Wednesday, November 19, 2008
Irving Brecher, Hail and Farewell!
He wrote for the Marx Brothers and lived to see South Park. Now that's what you call living through a whole lifetime of entertainment.
No wonder he's died. Wouldn't you?
Irving Brecher was the only man to ever get solo writing credit on a Marx Brothers movie. He was also a good friend of Groucho's and, if rumours be believed, an occasional stand-in for him in MGM publicity photos when the man himself was elsewhere. As you can see, they do look sort of similar. (He's the one on the left.)
Brecho, who also wrote lots of proper films including Meet Me In St Louis, was 94. I'm not going to get sentimental and claim that either of his efforts were great Marx Brothers films; in fact Go West gets my vote as the worst, and by a pretty safe margin.

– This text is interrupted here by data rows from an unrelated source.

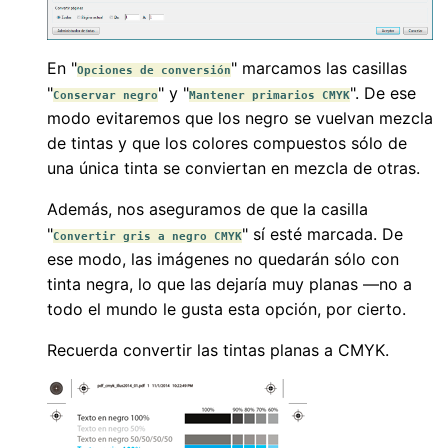
En "
" marcamos las casillas
Opciones de conversión
"
" y "
". De ese
Conservar negro
Mantener primarios CMYK
modo evitaremos que los negro se vuelvan mezcla
de tintas y que los colores compuestos sólo de
una única tinta se conviertan en mezcla de otras.
Además, nos aseguramos de que la casilla
"
" sí esté marcada. De
Convertir gris a negro CMYK
ese modo, las imágenes no quedarán sólo con
tinta negra, lo que las dejaría muy planas —no a
todo el mundo le gusta esta opción, por cierto.
Recuerda convertir las tintas planas a CMYK.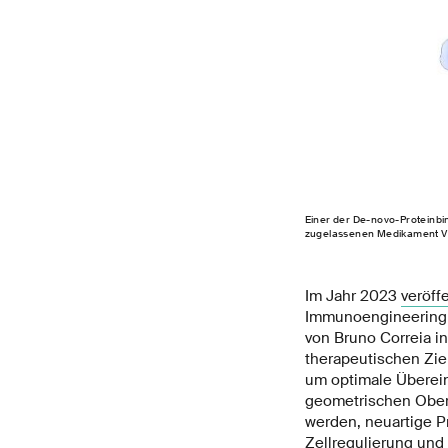
Einer der De-novo-Proteinbi
zugelassenen Medikament Ve
Im Jahr 2023
veröff
Immunoengineerin
von Bruno Correia in
therapeutischen Zie
um optimale Überei
geometrischen Oberf
werden, neuartige P
Zellregulierung und 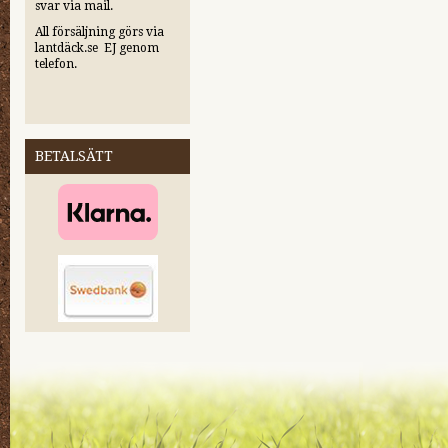
svar via mail.
All försäljning görs via
lantdäck.se EJ genom
telefon.
BETALSÄTT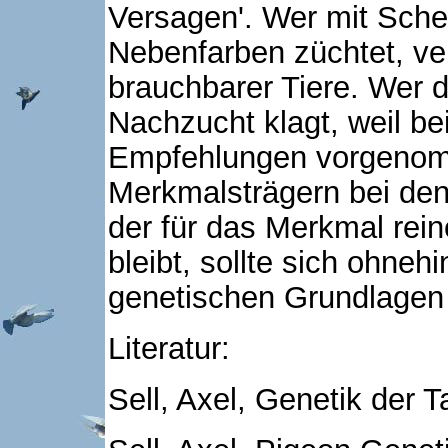
Versagen'. Wer mit Sche
Nebenfarben züchtet, ve
brauchbarer Tiere. Wer 
Nachzucht klagt, weil be
Empfehlungen vorgenom
Merkmalsträgern bei den 
der für das Merkmal rein
bleibt, sollte sich ohneh
genetischen Grundlagen
Literatur:
Sell, Axel, Genetik der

But Brecher is not the man to blame. For one thing, one man in a room on his own is simply not how great Marx scripts get written: they need the energy of noisy collaboration, the escalating invention that comes of great writers coming up with toppers, then topping the toppers, then topping the topper that topped the topper.

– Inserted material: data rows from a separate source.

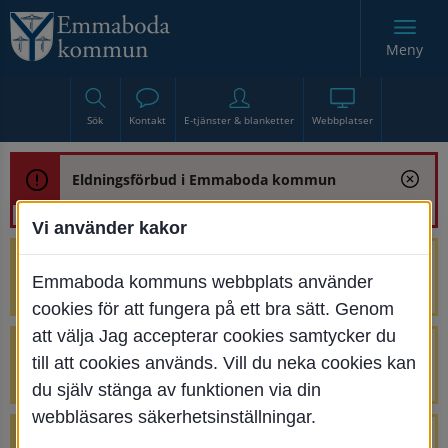
Meny
Sök
Kontakt
E-tjänster & blanketter
Webbplatser
Eldningsförbud i Emmaboda kommun
Vi använder kakor
Trafikstörning med anledning av
Emmaboda kommuns webbplats använder
renoveringen av Bjurbäcksbron
cookies för att fungera på ett bra sätt. Genom
att välja Jag accepterar cookies samtycker du
Tillfälliga avstängningar på Centrumtorget
till att cookies används. Vill du neka cookies kan
v. 25-34
du själv stänga av funktionen via din
webbläsares säkerhetsinställningar.
4 parkeringar vid Järnvägsgatan 32-34 är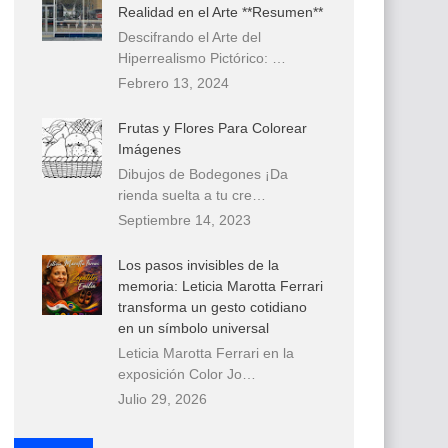
Realidad en el Arte **Resumen**
Descifrando el Arte del
Hiperrealismo Pictórico: …
Febrero 13, 2024
Frutas y Flores Para Colorear
Imágenes
Dibujos de Bodegones ¡Da
rienda suelta a tu cre…
Septiembre 14, 2023
Los pasos invisibles de la
memoria: Leticia Marotta Ferrari
transforma un gesto cotidiano
en un símbolo universal
Leticia Marotta Ferrari en la
exposición Color Jo…
Julio 29, 2026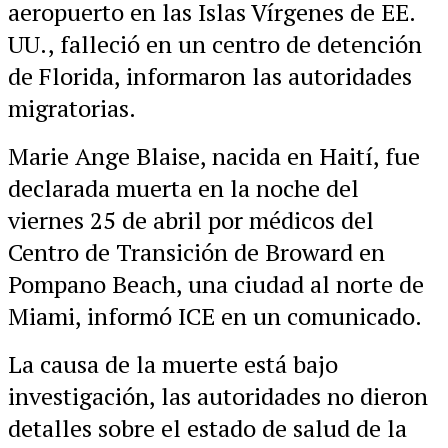
aeropuerto en las Islas Vírgenes de EE.
UU., falleció en un centro de detención
de Florida, informaron las autoridades
migratorias.
Marie Ange Blaise, nacida en Haití, fue
declarada muerta en la noche del
viernes 25 de abril por médicos del
Centro de Transición de Broward en
Pompano Beach, una ciudad al norte de
Miami, informó ICE en un comunicado.
La causa de la muerte está bajo
investigación, las autoridades no dieron
detalles sobre el estado de salud de la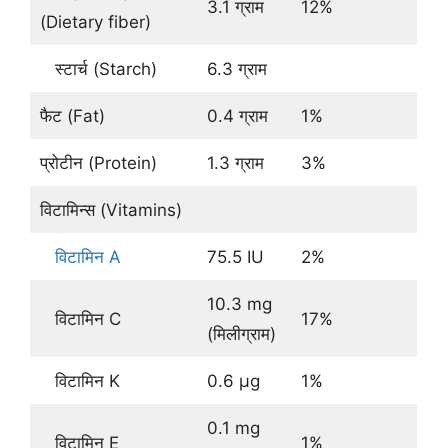
3.1 ग्राम
12%
(Dietary fiber)
स्टार्च (Starch)
6.3 ग्राम
फैट (Fat)
0.4 ग्राम
1%
प्रोटीन (Protein)
1.3 ग्राम
3%
विटामिन्स (Vitamins)
विटामिन A
75.5 IU
2%
10.3 mg
विटामिन C
17%
(मिलीग्राम)
विटामिन K
0.6 μg
1%
0.1 mg
विटामिन E
1%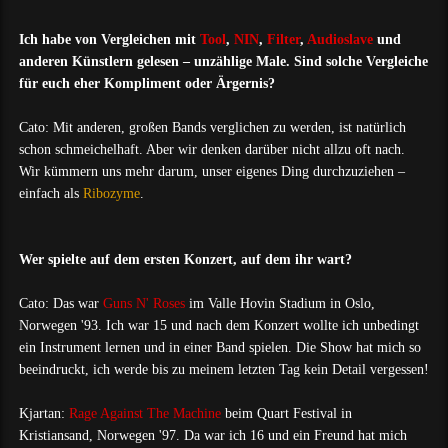
Ich habe von Vergleichen mit
Tool
,
NIN
,
Filter
,
Audioslave
und
anderen Künstlern gelesen – unzählige Male. Sind solche Vergleiche
für euch eher Kompliment oder Ärgernis?
Cato: Mit anderen, großen Bands verglichen zu werden, ist natürlich
schon schmeichelhaft. Aber wir denken darüber nicht allzu oft nach.
Wir kümmern uns mehr darum, unser eigenes Ding durchzuziehen –
einfach als
Ribozyme
.
Wer spielte auf dem ersten Konzert, auf dem ihr wart?
Cato: Das war
Guns N' Roses
im Valle Hovin Stadium in Oslo,
Norwegen '93. Ich war 15 und nach dem Konzert wollte ich unbedingt
ein Instrument lernen und in einer Band spielen. Die Show hat mich so
beeindruckt, ich werde bis zu meinem letzten Tag kein Detail vergessen!
Kjartan:
Rage Against The Machine
beim Quart Festival in
Kristiansand, Norwegen '97. Da war ich 16 und ein Freund hat mich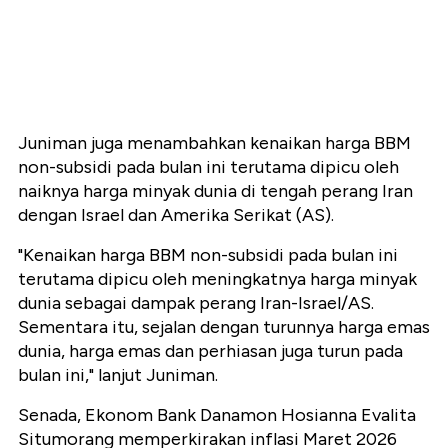
Juniman juga menambahkan kenaikan harga BBM
non-subsidi pada bulan ini terutama dipicu oleh
naiknya harga minyak dunia di tengah perang Iran
dengan Israel dan Amerika Serikat (AS).
"Kenaikan harga BBM non-subsidi pada bulan ini
terutama dipicu oleh meningkatnya harga minyak
dunia sebagai dampak perang Iran-Israel/AS.
Sementara itu, sejalan dengan turunnya harga emas
dunia, harga emas dan perhiasan juga turun pada
bulan ini," lanjut Juniman.
Senada, Ekonom Bank Danamon Hosianna Evalita
Situmorang memperkirakan inflasi Maret 2026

Secondly, a great Marx Brothers film needs energy from the performers, and by the time they made At The Circus and Go West the boys were almost completely devoid of enthusiasm, spontaneity and improvisational spark. They just go through the motions, so that even Brecher's best lines don't get the treatment they deserve.
Most importantly, and not coincidentally, these films suffer from the MGM effect. MGM was where great comedians went to die; they simply had no idea about comedy, and no qualms about enforcing that ignorance on the comedians they hired. The Brothers had found something approaching a kindred spirit in Irving Thalberg, the young maverick who saved their careers with A Night at the Opera, but when he suddenly died during production of A Day at the Races they were left to the mercy of Louis Mayer, who hated them.

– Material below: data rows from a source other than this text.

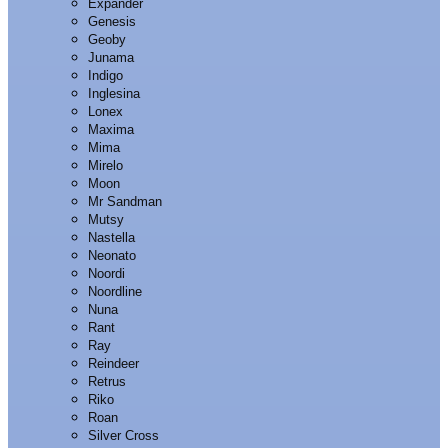
Expander
Genesis
Geoby
Junama
Indigo
Inglesina
Lonex
Maxima
Mima
Mirelo
Moon
Mr Sandman
Mutsy
Nastella
Neonato
Noordi
Noordline
Nuna
Rant
Ray
Reindeer
Retrus
Riko
Roan
Silver Cross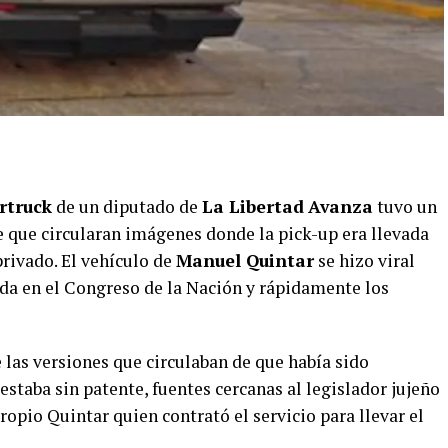
rtruck
de un diputado de
La Libertad
Avanza
tuvo un
e que circularan imágenes donde la pick-up era llevada
rivado. El vehículo de
Manuel Quintar
se hizo viral
ada en el Congreso de la Nación y rápidamente los
e las versiones que circulaban de que había sido
staba sin patente, fuentes cercanas al legislador jujeño
opio Quintar quien contrató el servicio para llevar el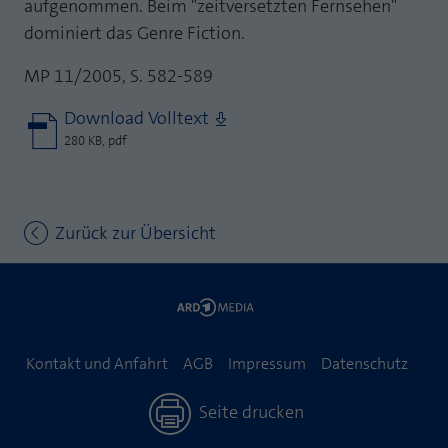
aufgenommen. Beim "zeitversetzten Fernsehen"
dominiert das Genre Fiction.
MP 11/2005, S. 582-589
Download Volltext
280 KB, pdf
Zurück zur Übersicht
Kontakt und Anfahrt
AGB
Impressum
Datenschutz
Seite drucken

MGM were literal about everything; everything had to be explained, nothing could be funny for the sake of it. They understood nothing of comedy characterisation, and set about ruining the Marx screen personae with the same zeal they wielded to finish Keaton and would soon use to poleaxe Stan Laurel.
The Paramount Marxes were spirits, ideas floating on air, with no more substance than the sum total of the words they said and the things they did. At MGM they're wacky. They're funny fellows. Chico is an obtuse simpleton with a meaningless foreign accent, Harpo is a figure of puckish near-pathos, and Groucho is a funny conman, a wisecracking incompetent sporting - in both Brecher movies - an obvious and repulsive wig.
These are the problems Brecher inherited along with the commission and it should be said that, especially in At The Circus, he makes a far better job of it that we have any right to expect. Look past the MGM sheen, and Groucho's wig, and Harpo's sneezing, and there's plenty to enjoy. It's an under-rated film, not far below the standard of A Day At The Races, its somewhat over-rated predecessor.
The scene where Harpo and Chico search the strongman's room is vintage stuff, as is the final image of the orchestra floating obliviously out to sea; the Groucho-Dumont scene is good enough, and there are a couple of good moments in the gala dinner - Groucho counting the heads and musing on the unlikelihood of getting seconds, and stalling for time with "I'll have another cup of coffee!", the film's equivalent of "and two hard-boiled eggs".
I also like the scene with the midget and the cigars. So what if it's out of character? So was the tutsi-fruitsi ice cream sketch in Races. At this stage of the game, I say if it's funny be grateful for it. The days when you could afford to be picky about this sort of thing were long gone by this point. Likewise, the slapstick finale may well be a cruel misuse of the team's true talents, but it's good fun.
So no, Irving Brecher did not write great Marx Brothers movies. But as James Agee wrote of A Night In Casablanca: "It is beside the main point to add that it isn't one of their best movies; for the worst they might ever make would be better worth seeing than most other things I can think of."
My sentiments exactly. Irving Brecher, hail and farewell.